By Kelly Bogard
It’s so iconic that Texas Monthly devotes an entire publication to it each spring. And there are cook-off events throughout the year to give amateurs and professionals the chance to claim the top prize in several meat categories.
So, go ahead and indulge in this Texas tradition and bring everyone together.
For Smoked Brisket you will need…
10-12 lb brisket, market trimmed
1/3 c. paprika
1/4 c. dark brown sugar
1/4 c. salt
2 tbsp black pepper, coarse ground
2 tbsp cumin
2 tbsp garlic powder
2 tbsp onion powder
1 tbsp ground mustard
Apple Cider Vinegar
Smoking briskets is one of my husband’s favorite summertime activities. From cook-offs to family celebrations, you’ll find him manning the pit. And I bet each of you have someone like that in your family, too!

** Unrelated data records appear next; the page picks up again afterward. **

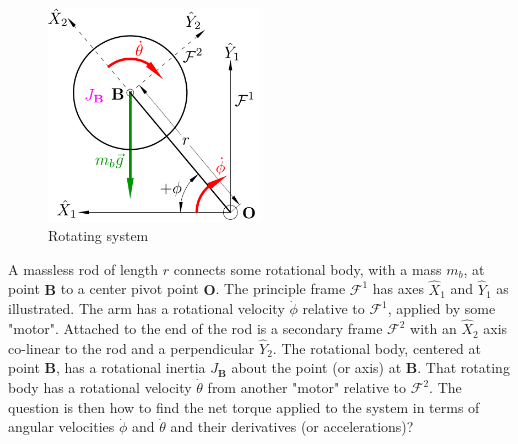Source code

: \begin{figure}[htbp]
\centering
\includegraphics[width=0.5\textwidth]{figs/lemma-1}
\vspace{-6pt}
\caption{Rotating system}
\label{fig:lemma-1}
\vspace{-18pt}
\end{figure} 
\par
A massless rod of length $r$ connects some rotational body, with a mass $m_b$, at point $\mathbf{B}$ to a center pivot point $\mathbf{O}$. The principle frame $\mathcal{F}^{1}$ has axes $\hat{X}_1$ and $\hat{Y}_1$ as illustrated. The arm has a rotational velocity $\dot{\phi}$ relative to $\mathcal{F}^{1}$, applied by some "motor". Attached to the end of the rod is a secondary frame $\mathcal{F}^2$ with an $\hat{X}_2$ axis co-linear to the rod and a perpendicular $\hat{Y}_2$. The rotational body, centered at point $\mathbf{B}$, has a rotational inertia $J_\mathbf{B}$ about the point (or axis) at $\mathbf{B}$. That rotating body has a rotational velocity $\dot{\theta}$ from another "motor" relative to $\mathcal{F}^2$. The question is then how to find the net torque applied to the system in terms of angular velocities $\dot{\phi}$ and $\dot{\theta}$ and their derivatives (or accelerations)?
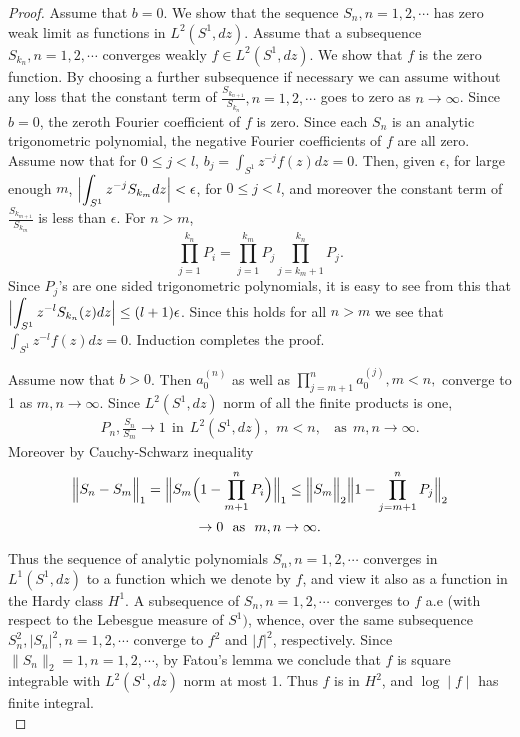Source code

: \documentclass{amsart}
\theoremstyle{definition}
\theoremstyle{remark}
\numberwithin{equation}{section}
\newcommand{\1}{\mathbb{1}}
\begin{document}
\begin{proof}
 Assume that   $b =0 $. We show that the sequence $S_n, n=1,2,\cdots$ has zero
 weak limit as functions in  $L^2(S^1, dz)$. Assume that a subsequence $S_{k_n}, n=1,2,\cdots$ converges weakly
 $f \in L^2(S^1,dz)$. We show that $f$ is the zero function. By choosing a further subsequence if necessary we can assume without  any loss that the constant term of $\frac{S_{k_{n+1}}}{S_{k_n}}, n=1,2,\cdots$ goes to zero as $n\rightarrow \infty$.  Since $b=0$, the zeroth Fourier coefficient of $f$ is zero. Since each $S_n$ is an analytic
 trigonometric polynomial, the negative Fourier coefficients of $f$ are all zero.
 Assume now that for $0\leq  j < l$,  $\displaystyle b_j = \int_{S^1}z^{-j}f(z)dz =0$. Then, given $\epsilon$, for large enough $m$, $\displaystyle \Bigl| \int_{S^1} z^{-j}S_{k_m} dz \Bigr| < \epsilon$, for $0 \leq j< l$, and moreover the constant term of $\frac{S_{k_{m+1}}}{S_{k_m}}$
 is less than $\epsilon $. For $n > m$,
  $$\prod_{j=1}^{k_n}P_i = \prod_{j=1}^{k_m}P_j\prod_{j=k_m+1}^{k_n}P_j.$$
  Since $P_j$'s are one sided trigonometric polynomials, it is easy to see from this that $\displaystyle \Bigl| \int_{S^1}z^{-l}S_{k_n}(z)dz\Bigr| \leq (l+1)\epsilon$. Since this holds for all
  $n > m$ we see that $\displaystyle \int_{S^1}z^{-l}f(z)dz =0$. Induction completes the proof.

 Assume now that $b > 0$.
 Then $a_0^{(n)}$ as well as $ \prod_{j=m+1}^n a_0^{(j)}, m < n,$ converge to 1 as $m,n \rightarrow \infty$. Since $L^2(S^1, dz)$ norm of all the finite  products is one,
 \begin{eqnarray}
  P_n, \frac{S_n}{S_m} \rightarrow 1 {~~\textrm{in}}~~ L^2(S^1, dz),~~ m < n,~~  {~~\textrm{as}}~~ m,n \rightarrow \infty.
  \end{eqnarray}
   Moreover by Cauchy-Schwarz inequality
 $$\Bigl\| S_n - S_m\Bigr\|_1 = \Bigl\| S_m\Bigl(1 - \prod_{m+1}^nP_i\Bigr)\Bigr\|_1 \leq \Bigl\| S_m\Bigr\|_2 \Bigl\|1- \prod_{j=m+1}^nP_j\Bigr\|_2$$
$$\rightarrow 0 ~~{\rm{as}}~~ m, n \rightarrow \infty.$$

\noindent{}Thus the sequence of analytic polynomials $S_n, n=1,2,\cdots$ converges in $L^1(S^1, dz)$ to a function which we denote by $f$, and view it also as a function in the Hardy class $H^1$. A subsequence of $S_n, n=1,2,\cdots$ converges to $f$ a.e (with respect to the Lebesgue measure of $S^1)$, whence, over the same subsequence $S^2_n, |S_n|^2, n=1,2,\cdots$ converge to $f^2$ and
$|f|^2$, respectively. Since $\|S_n\|_2 =1, n =1,2,\cdots$, by Fatou's lemma we conclude
that $f$ is square integrable with $L^2(S^1, dz)$ norm at most 1. Thus $f$ is in $H^2$, and $\log \mid f\mid$ has finite integral.\\
\end{proof}
\end{document}
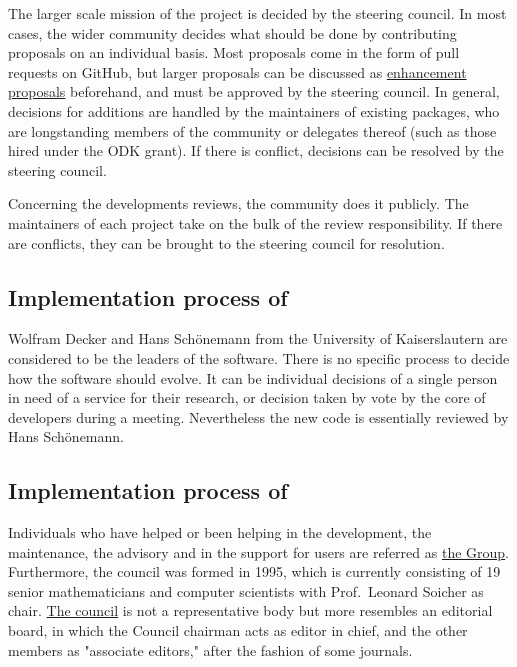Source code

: \documentclass{deliverablereport}
\begin{document}
The larger scale mission of the project is decided by the steering council. In most cases, the wider \Jupyter community decides what should be done by contributing proposals on an individual basis. Most proposals come in the form of pull requests on GitHub, but larger proposals can be discussed as \href{https://github.com/jupyter/enhancement-proposals}{enhancement proposals} beforehand, and must be approved by the steering council. In general, decisions for additions are handled by the maintainers of existing packages, who are longstanding members of the community or delegates thereof (such as those hired under the ODK grant). If there is conflict, decisions can be resolved by the steering council.

Concerning the developments reviews, the \Jupyter community does it publicly. The maintainers of each project take on the bulk of the review responsibility. If there are conflicts, they can be brought to the steering council for resolution.


\subsection{Implementation process of \Singular}

Wolfram Decker and Hans Schönemann from the University of Kaiserslautern are considered to be the leaders of the \Singular software.
There is no specific process to decide how the software should evolve. It can be individual decisions of a single person in need of a service for their research, or decision taken by vote by the core of \Singular developers during a meeting.
Nevertheless the new code is essentially reviewed by Hans Schönemann.

\subsection{Implementation process of \GAP}

Individuals who have helped or been helping in the development, the
maintenance, the advisory and in the support for users are referred as
\href{https://www.gap-system.org/Contacts/People/people.html}{the \GAP
  Group}.  Furthermore, the \GAP council was formed in 1995, which is
currently consisting of 19 senior mathematicians and computer
scientists with Prof.~Leonard Soicher as
chair. \href{https://www.gap-system.org/Contacts/People/Council/council.html}{The
  \GAP council} is not a representative body but more resembles an
editorial board, in which the Council chairman acts as editor in
chief, and the other members as "associate editors," after
the fashion of some journals.
\end{document}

The first thing you want to do it trim your brisket. Even though I bought a pre-trimmed brisket, there’s still a bit more to do. You want to remove any of the really hard fat that isn’t going to melt down, so the meat will cook evenly. When selecting a brisket at the store, try to bend them in half length-wise. This will give you an idea of how tender the meat is. The more flexible, the better.
Flip the brisket over to show the grain of the meat to determine which end of the brisket you are going to serve from so you get the best marbling. Cut the tip of it at a 45-degree angle. This will help once it’s cooked to be able to know where to cut to get the best slices possible and prevent you from cutting the wrong end or direction.

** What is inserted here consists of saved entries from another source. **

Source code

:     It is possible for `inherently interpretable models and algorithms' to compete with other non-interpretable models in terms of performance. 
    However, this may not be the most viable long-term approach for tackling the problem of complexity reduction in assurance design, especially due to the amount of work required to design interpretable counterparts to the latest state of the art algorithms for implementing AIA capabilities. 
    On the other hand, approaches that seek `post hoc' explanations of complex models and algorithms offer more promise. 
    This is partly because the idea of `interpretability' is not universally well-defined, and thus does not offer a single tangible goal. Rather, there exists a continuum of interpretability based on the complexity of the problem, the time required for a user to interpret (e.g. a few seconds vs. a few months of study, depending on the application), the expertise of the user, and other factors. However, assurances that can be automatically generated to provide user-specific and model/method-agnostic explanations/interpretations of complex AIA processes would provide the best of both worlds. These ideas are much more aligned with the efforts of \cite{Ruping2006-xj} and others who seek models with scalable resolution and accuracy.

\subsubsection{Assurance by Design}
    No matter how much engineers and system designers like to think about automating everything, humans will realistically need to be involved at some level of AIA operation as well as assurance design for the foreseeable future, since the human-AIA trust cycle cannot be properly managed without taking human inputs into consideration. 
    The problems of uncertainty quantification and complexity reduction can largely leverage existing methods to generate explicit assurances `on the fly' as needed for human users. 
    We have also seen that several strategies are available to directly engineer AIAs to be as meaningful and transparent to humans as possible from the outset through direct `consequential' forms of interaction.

Go ahead and get your fire started in the smoker so it’s at the right temperature once you’re finished preparing the meat. We started ours with charcoal and aged oak to get it to a temperature of 250 degrees.
Place the brisket, fat side up, on the far end of the smoker away from the smoke box but as close to the temperature gauge as possible. This will allow the smoke to circulate around the meat and give you a way to watch the temperature around the meat pretty accurately. Keep the temperature at 250 to 275 degrees for about four hours.
Open the pit each hour to spritz the brisket with Apple Cider Vinegar. This will help keep the meat moist during the smoking process and break down some of the tougher portions of meat. Don’t flip the brisket or take a long time doing this, though, because you don’t want to lose your heat.
After four hours, remove the brisket from the pit and wrap it in three layers of heavy duty foil to ensure it’s completely covered and the moisture is locked in. Place it back on the grates, still fat side up, and crank the fire up to 325-350 degrees. Cook it for four additional hours untouched. Once the internal temperature is around 200 degrees, remove it from the pit. Let it rest for 20 minutes before slicing.
Everyone has their own special recipe and way of cooking Texas barbecue, so I hope these tips and tricks help you perfect your home recipe, too. Share with us how you prepare your brisket! From all of us at Texas Table Top, enjoy!